Prius wasn’t the first hybrid car

A century before the Toyota Prius’ 1997 debut, Ferdinand Porsche — who later founded the eponymous sports car company — developed a hybrid, gas-electric vehicle. He even put one on the market. At the turn of the 20th century, gas engines hadn’t become standard yet, and one-third of all cars on the road were electric. Porsche, then working for vehicle magnate Ludwig Lohner, devised an automobile that used both gas and electric power by mounting electric motors to the wheel hubs, powered by a generator fueled by gas engines. Electric cars at the time had especially limited ranges, and by integrating the charger into the car, he expanded them considerably. He and Lohner dubbed their invention “Semper Vivus,” Latin for “always alive,” and presented it at the 1900 Paris Exposition.

A second, improved model, the Lohner-Porsche Mixte, actually went on the market for more than a decade, although not at a large scale. At the equivalent of more than $80,000 today, they were prohibitively expensive, so not many of the hybrid cars sold —but they performed well enough for Porsche to win the large car division of the 1902 Exelberg Hillclimb race while driving one.

Flying cars have existed since the 1950s

Flying cars are the ultimate futuristic vehicle, cemented in the public imagination by shows such as The Jetsons. Weirdly enough, flying cars actually existed — and were even on the market — years before the animated series premiered in 1962. They just weren’t very practical, and the transition from road to sky, while surprisingly fast, was far from seamless.

Moulton Taylor, a former naval engineer, prototyped the Aerocar in 1949, although the Civil Aeronautics Administration (a precursor to the Federal Aviation Administration, or FAA) didn’t certify it until 1956. The main body of the vehicle was a sporty, compact coupe, with detachable wings that could either be carried behind it like a trailer or just left behind entirely. It took less than 15 minutes to transform the vehicle from car to airplane: You’d flip the license plate to attach the tail, then swing the wings up and pin them into place so the Aerocar could take flight.

The car did not go completely unnoticed. Taylor showed one off on the 1950s game show I’ve Got a Secret; it was featured prominently on the 1961 TV series The Bob Cummings Show; and a Portland, Oregon, radio station used one for weather reporting from 1962 to 1963. But the car never really caught on, and flying cars remain the purview of the imagination today.

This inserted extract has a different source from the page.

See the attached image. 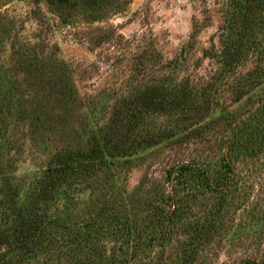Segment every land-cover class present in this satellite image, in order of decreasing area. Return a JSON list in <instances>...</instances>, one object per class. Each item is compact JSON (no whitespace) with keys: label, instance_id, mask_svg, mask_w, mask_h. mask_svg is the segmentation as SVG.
I'll return each instance as SVG.
<instances>
[{"label":"rangeland","instance_id":"obj_1","mask_svg":"<svg viewBox=\"0 0 264 264\" xmlns=\"http://www.w3.org/2000/svg\"><path fill=\"white\" fill-rule=\"evenodd\" d=\"M74 1L56 9L47 0H0L1 229L18 223L14 209L32 200L55 155L88 150L119 106L147 86L183 83L195 94L193 114H208L180 123L144 112L141 131L164 129L168 137L128 157L106 156L99 186L67 188L60 198L68 210L61 220L44 219L41 233L33 229L37 254L24 262L85 264L88 256L64 242L92 202L120 204L131 195L129 219L143 227L152 209L142 204L170 193V168L199 162L215 177L225 162L231 193L203 192L199 183L201 195L189 200L192 220L215 225L200 252L183 254L176 236L166 237L163 246L130 253L128 264H264V11L256 0ZM246 9L258 13L246 21ZM226 39L244 48L239 59L222 53ZM195 129L202 130L190 134ZM216 205L218 217L202 213ZM42 207L41 215L53 212L55 200ZM107 236L98 243L110 248ZM149 238L140 235L143 243ZM21 257L7 253L0 264H21Z\"/></svg>","mask_w":264,"mask_h":264},{"label":"trees","instance_id":"obj_2","mask_svg":"<svg viewBox=\"0 0 264 264\" xmlns=\"http://www.w3.org/2000/svg\"><path fill=\"white\" fill-rule=\"evenodd\" d=\"M82 1V4L88 2V0ZM245 1L251 4L249 0ZM47 2L50 7L59 9L65 5L73 6L75 1L47 0ZM256 2L257 9H260L261 12L264 11V0H256ZM248 4H245L243 8L249 6ZM255 13H258L256 9L254 12L252 9H246L243 18L250 21L249 17H253ZM239 47L226 39V42H222V53L225 57L228 56L227 59L230 58L231 61L237 60L241 57L240 53L244 49ZM183 85L181 83L177 87L171 88L160 84L147 86L139 92L135 100L126 101L122 106H119L118 114L115 113L109 123L99 129L100 136L97 134L93 136L96 140L88 150H80V152L65 150L64 154L55 155L44 170L42 180L37 188L38 191L32 200L18 210L14 209L15 214L20 217L15 227L9 228V230L0 228V252L3 246H10L6 252L0 253V258H4L7 253L15 252V254L22 255L21 264H26L24 261L29 258L30 254H37V242L35 244V241L40 238L39 234L38 237L36 236L37 233L42 232L44 219L61 220L63 218V211L66 210V203L63 201L66 200H61L60 196L63 193L67 194L68 192L65 190L73 186L81 189L90 184L92 187L94 183L99 186L102 178L99 171L109 166L106 156L128 157L134 154L135 150L142 147H153L161 139L168 137L164 129H159L152 134L148 130L141 131V127L137 123L145 114L144 112L151 115H166L169 119L176 117L177 122L180 123H187L192 117L204 118L208 114L206 110L193 114L195 102L191 96L195 94L190 93V90ZM201 130L195 129L190 134L194 132L199 134ZM141 133L143 134L141 135ZM128 137L133 138L129 143ZM222 167L223 169L220 168L216 171L218 173H215L217 174L215 177L209 174L208 167L199 162L184 163L170 168L166 172L170 193L165 197L161 194L160 200L154 205H149L150 201L148 200L142 204L145 209L148 208L146 212L152 209V212H148V222L143 227H138L135 221L129 219L126 203L135 202L133 196L127 195L126 199L120 198V204L112 203L111 205H107L106 201L98 202L96 200L92 202L93 205L91 204L82 212L83 215L86 213L89 215L80 216L82 215L80 214L79 218L76 216L75 224L79 222L76 227L71 229V236L64 244H75L80 255L88 256L85 264H94L93 257L96 254L100 255L102 264H128L132 259V254H145L155 246V242L156 245L163 246L165 238L173 236H176V241L184 246L183 254H198L205 241L209 240L210 235L208 234L210 229L215 228V225L206 220L202 223L199 220H192V217L187 215V211H191L188 205L189 200L195 199L196 202L198 195H201L202 192L197 187L199 183L202 184L203 192L207 191L206 189L212 191L214 187L213 193L229 195L231 193L229 184L231 166L223 162ZM50 198L55 200V210L50 212L49 209H46V213L41 215L40 212L44 208H41L43 201ZM139 200L137 201L139 202ZM216 206H212L214 213L205 211L202 213L218 217L220 214L217 213L220 208L218 205ZM3 212L5 211L0 209V227L6 224V222L1 224ZM32 214H34L33 217H31ZM33 229L37 230L36 235ZM144 233L150 238L143 243L140 240V235ZM105 235H108L107 237L111 238L110 242H113L110 248H107L105 242H102L101 246L98 243L99 239ZM179 238L182 240L180 241ZM159 241L162 244H157Z\"/></svg>","mask_w":264,"mask_h":264}]
</instances>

America’s first car race lasted over 10 hours

The first American motorcar race took place in Chicago on Thanksgiving Day in 1895, and it had one very notable entrant: the Duryea Motor Wagon, the first gas-powered American automobile, driven by co-inventor Frank Duryea.

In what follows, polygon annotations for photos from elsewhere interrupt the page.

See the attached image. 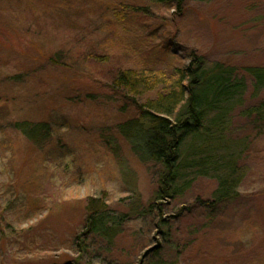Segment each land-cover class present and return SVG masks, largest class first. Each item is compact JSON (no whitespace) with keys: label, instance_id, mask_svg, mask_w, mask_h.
<instances>
[{"label":"rangeland","instance_id":"obj_1","mask_svg":"<svg viewBox=\"0 0 264 264\" xmlns=\"http://www.w3.org/2000/svg\"><path fill=\"white\" fill-rule=\"evenodd\" d=\"M184 6L0 0V264H264V125L241 115L263 98L251 93L264 79V0ZM193 54L234 69L249 88L230 132H216L209 148L245 146L248 175L236 198L209 209L197 201L212 200L208 177L177 200H154L160 167L120 132L137 105L114 85L127 69L175 78ZM16 120H28L26 132ZM44 121L47 137L34 125ZM93 198L130 216L111 254L103 243L91 256L76 245Z\"/></svg>","mask_w":264,"mask_h":264},{"label":"trees","instance_id":"obj_2","mask_svg":"<svg viewBox=\"0 0 264 264\" xmlns=\"http://www.w3.org/2000/svg\"><path fill=\"white\" fill-rule=\"evenodd\" d=\"M152 1L181 10L189 0ZM192 59L186 67L175 70V78L174 75L169 77L155 70H121L114 79V85L132 97L137 105V113L120 124L119 130L140 160L153 162L160 167L154 200H177L184 196L197 178L208 177L217 182L212 200L197 201L201 207L209 209L236 198L240 193L239 187L248 175V164L241 163L246 153L245 146L231 155L209 148L216 132H230V114L245 103L249 88L246 78L234 77V69H225L222 63L202 55L193 54ZM13 77V80L19 78L18 75ZM257 87L251 96L261 94L262 100L243 109L241 115L254 117L253 120L262 126L263 78L258 80ZM153 92L154 97L148 96L144 102L139 101ZM28 123V120H16L14 128L26 132ZM34 125L42 127V132H45L43 136H49L51 130L47 122ZM204 146L209 150H204ZM87 209L82 231L76 237L79 252L94 255L96 245L103 243L110 254L113 253L130 216L127 213H114L108 203L100 198L91 199ZM110 264L129 263L113 261ZM145 264L174 263L160 260Z\"/></svg>","mask_w":264,"mask_h":264}]
</instances>
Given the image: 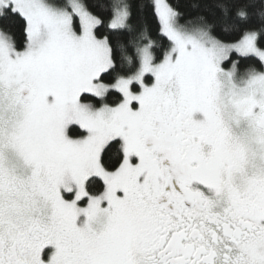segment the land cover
Returning <instances> with one entry per match:
<instances>
[{
	"label": "snow or ice",
	"instance_id": "obj_1",
	"mask_svg": "<svg viewBox=\"0 0 264 264\" xmlns=\"http://www.w3.org/2000/svg\"><path fill=\"white\" fill-rule=\"evenodd\" d=\"M0 264H264V0H0Z\"/></svg>",
	"mask_w": 264,
	"mask_h": 264
},
{
	"label": "trees",
	"instance_id": "obj_2",
	"mask_svg": "<svg viewBox=\"0 0 264 264\" xmlns=\"http://www.w3.org/2000/svg\"><path fill=\"white\" fill-rule=\"evenodd\" d=\"M0 23H3V24H9L10 22L9 21H2Z\"/></svg>",
	"mask_w": 264,
	"mask_h": 264
}]
</instances>
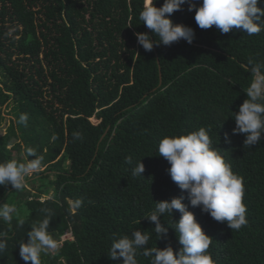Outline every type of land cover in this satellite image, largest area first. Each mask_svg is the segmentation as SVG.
<instances>
[{
    "label": "trees",
    "instance_id": "1",
    "mask_svg": "<svg viewBox=\"0 0 264 264\" xmlns=\"http://www.w3.org/2000/svg\"><path fill=\"white\" fill-rule=\"evenodd\" d=\"M143 4L0 0V107L10 98L16 103L15 119L6 132L0 129V162H24L26 147L43 156L42 169L22 190L0 186V204L16 208L11 224L0 220L8 244L0 264H26L18 243L46 216L54 239L71 231L73 240L63 241L56 254H42L41 264H122L107 255L112 239L136 229L150 235L147 247L170 244L175 253L181 245L174 229L157 239L154 222L144 216L157 201L177 196L213 238L208 251L215 264H264V138L248 148L243 134L232 133L233 112L251 80L239 65L250 58L264 63V31L249 36L240 29H201L195 9L185 4L170 18L194 30L192 43L181 39L149 52L135 35L150 31L139 20ZM21 114L26 124L18 122ZM200 127L210 129L214 146L244 177L248 224L238 231L192 207L158 153L163 136ZM140 159L144 172L133 176ZM77 199L83 203L74 209ZM180 215L173 210L162 223L174 225Z\"/></svg>",
    "mask_w": 264,
    "mask_h": 264
},
{
    "label": "clouds",
    "instance_id": "2",
    "mask_svg": "<svg viewBox=\"0 0 264 264\" xmlns=\"http://www.w3.org/2000/svg\"><path fill=\"white\" fill-rule=\"evenodd\" d=\"M262 2L264 0H202L197 6L193 0H163L162 5L157 7L154 0H144L139 20L150 31L135 33L137 42L149 52L154 45L170 46L181 39L191 44L194 30L190 26L174 23L170 18L185 4L188 11L195 9L194 19L201 29L215 26L221 33L240 29L249 36L256 35L264 31V7L258 6ZM239 67L250 73L251 80L244 91L247 98L238 106V111L233 112L235 127L232 133L243 134V146L251 148L264 138V63L253 62L250 58L247 64L241 63ZM27 120L28 116L21 114L18 122L26 124ZM209 131L200 127L186 133L165 135L159 141L158 153L167 160V172L172 181L182 191L186 190L192 207H199L215 221L226 222L228 228L238 231L248 224L244 177L232 170L231 164L214 146ZM74 137L79 139L80 133H74ZM225 140H228L227 134ZM29 156L33 158L29 159ZM125 162L132 165V157H126ZM42 167L43 156L26 147L24 162L17 159L0 162V186L10 184L14 190H22L27 178L38 173ZM143 172L144 165L140 159L132 174L142 176ZM183 199V196H177L157 201L154 209L144 216L154 222L157 239L166 237L169 227L174 229L181 245L175 253L170 244L164 248L147 247L150 235L136 229L130 235L114 236L107 255L112 260L122 258V264H139L137 257L140 255L150 258L149 264H215L208 251L213 238L202 230ZM82 203L81 199H77L73 208L79 209ZM173 210L181 214L180 218L172 219L174 225L165 222V226L161 217L167 214L172 218ZM15 213L14 205L0 204V220L11 224ZM24 223L23 219L18 220L21 227ZM49 223L47 216L33 223L27 231V241L18 243L19 255L26 264H41L42 254L58 252L59 243L49 232ZM7 247V234L0 232V253Z\"/></svg>",
    "mask_w": 264,
    "mask_h": 264
},
{
    "label": "rangeland",
    "instance_id": "3",
    "mask_svg": "<svg viewBox=\"0 0 264 264\" xmlns=\"http://www.w3.org/2000/svg\"><path fill=\"white\" fill-rule=\"evenodd\" d=\"M16 110V103H14L13 98H10L3 106L0 107L1 121L0 129L4 133L7 131V126L10 124V121L15 119L14 112ZM91 122L97 123L95 118H91Z\"/></svg>",
    "mask_w": 264,
    "mask_h": 264
},
{
    "label": "built area",
    "instance_id": "4",
    "mask_svg": "<svg viewBox=\"0 0 264 264\" xmlns=\"http://www.w3.org/2000/svg\"><path fill=\"white\" fill-rule=\"evenodd\" d=\"M65 240H73V235L71 231H66L60 236V239L58 240L59 247L62 245L63 241Z\"/></svg>",
    "mask_w": 264,
    "mask_h": 264
}]
</instances>
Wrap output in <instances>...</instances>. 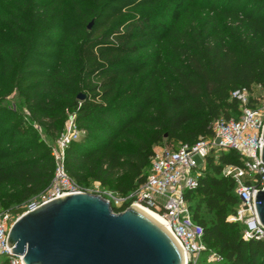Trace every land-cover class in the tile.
<instances>
[{
	"label": "trees",
	"instance_id": "1",
	"mask_svg": "<svg viewBox=\"0 0 264 264\" xmlns=\"http://www.w3.org/2000/svg\"><path fill=\"white\" fill-rule=\"evenodd\" d=\"M7 1L9 29L0 37V185L14 184L20 203L43 194L54 176L51 148L38 130L45 120L60 131L74 114L84 132L65 151L76 183L98 182L127 195L144 183L154 147L165 139L177 149L211 138L215 120L240 115L233 92L264 90V0L0 3ZM193 7L204 16L186 26ZM14 93L29 123L2 105ZM124 137L133 140L125 152L118 145ZM229 165H241L234 151L209 157L197 188L185 195L207 250L221 259L198 264H264V241H244L243 225L228 220L239 206L235 180L223 175Z\"/></svg>",
	"mask_w": 264,
	"mask_h": 264
},
{
	"label": "built area",
	"instance_id": "2",
	"mask_svg": "<svg viewBox=\"0 0 264 264\" xmlns=\"http://www.w3.org/2000/svg\"><path fill=\"white\" fill-rule=\"evenodd\" d=\"M232 98L240 106L238 118L215 120L211 138L181 144L177 149L154 147L144 183L127 195L117 193L110 195L109 199L104 198L111 206L114 205L112 208L126 210L130 206H142L159 214L181 247L187 264H198L207 247L203 242V229L194 222L185 195L197 188L198 180L206 170L207 159L211 156L218 159L220 152L234 151L241 162L240 166L229 165L223 169L225 177L235 180V192L239 198V206L228 220L243 225L244 241H264V226L259 221L255 205L257 192L264 189V162L261 159L264 146V94L254 95L247 89H238L232 93ZM81 136L75 115L70 114L56 145L51 148L55 171L50 185L42 194L45 199L38 205H32L29 210L56 198L87 193L68 175L65 165L66 149ZM15 220L8 212L0 215V264H23V257L13 255L7 244ZM220 260L212 252L209 262Z\"/></svg>",
	"mask_w": 264,
	"mask_h": 264
},
{
	"label": "water",
	"instance_id": "3",
	"mask_svg": "<svg viewBox=\"0 0 264 264\" xmlns=\"http://www.w3.org/2000/svg\"><path fill=\"white\" fill-rule=\"evenodd\" d=\"M255 205L264 226V189ZM7 244L23 264H187L174 237L135 206L116 213L106 199L90 193L56 198L23 213Z\"/></svg>",
	"mask_w": 264,
	"mask_h": 264
},
{
	"label": "rangeland",
	"instance_id": "4",
	"mask_svg": "<svg viewBox=\"0 0 264 264\" xmlns=\"http://www.w3.org/2000/svg\"><path fill=\"white\" fill-rule=\"evenodd\" d=\"M63 5L69 6L70 4L74 3V0H62ZM12 11L11 4L9 1L0 3V37L5 35L8 32V21L10 17V13ZM192 15L189 17L188 22H185V25L187 26L189 24H192L197 18L204 16V12L199 9V7H193L192 8ZM252 93L254 95H260L264 94V90L261 87L254 86L252 88ZM3 106H5L7 109L12 110L13 112L20 113L22 117L24 118V121L26 123L30 122V119L27 115L25 103L23 99L17 94H12L9 98H7L3 103ZM70 114L68 115L69 118ZM67 118V119H68ZM44 123H46L45 126L39 128V133L41 135L42 140L50 147H54L56 145L57 140L59 139L61 133L63 132L64 128L60 131L54 130L50 128V123L45 120ZM65 127V126H64ZM136 132V131H135ZM84 132H82L83 137ZM80 138V139H81ZM79 139V140H80ZM119 148L121 151H128L133 146V140L131 137H124L118 142ZM172 141L164 140L159 147L164 149H170L172 148ZM122 173L120 172L118 176H120ZM87 193L93 194V195H100L103 198L109 199L110 195H116L117 192L114 189L106 190L104 189L98 182H90L87 186H83ZM45 199L44 195H40L38 197L33 198L32 200L20 203L19 201V195H18V189L16 186L12 183L6 184V185H0V215L3 213H10L14 217V219H17L21 215L17 214V211L19 209H23L28 211L32 205H38ZM114 206V205H112ZM114 208V207H113ZM114 210V209H113ZM24 212V213H25ZM212 252L207 250L204 254L201 255L199 263H209L210 256Z\"/></svg>",
	"mask_w": 264,
	"mask_h": 264
},
{
	"label": "bare ground",
	"instance_id": "5",
	"mask_svg": "<svg viewBox=\"0 0 264 264\" xmlns=\"http://www.w3.org/2000/svg\"><path fill=\"white\" fill-rule=\"evenodd\" d=\"M139 211H141L142 213H144L146 216H148L149 218H151L154 222H156L158 225H160L161 227H163L166 231H168V233H170V231L168 230L167 224L165 222V220L157 213H155L154 211H151L145 207L142 206H135ZM171 234V233H170ZM172 235V234H171ZM173 237V236H172ZM177 242V241H176ZM178 243V242H177Z\"/></svg>",
	"mask_w": 264,
	"mask_h": 264
}]
</instances>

The race itself was harrowing. After a blizzard rolled in, the route was cut from 92 miles to 50 miles, and entrants had to wrap their tires in twine for traction. At least 70 racers planned to take part, but only six actually participated, and just four made it significantly past the starting line. Ultimately, only two cars, the Motor Wagon and a Benz, finished the race. Duryea, who took 10 hours and 23 minutes (including stops for refueling and repairs) to complete the race at an average speed of 7.3 miles per hour, took first place and a $2,000 prize. The runner-up rolled through two hours later.

That race sure didn’t go as planned — especially for the drivers that crashed along the way — but it worked out swimmingly for Duryea, at least in the short-term. He and his brother Charles got enough publicity to sell the very first vehicles purchased in the United States. They also made the first American car to enter (and the first to win) the London to Brighton Veteran Car Run (known then as the Emancipation Run), in 1896. Their luck proved to be short-lived, however, and the company folded in 1898.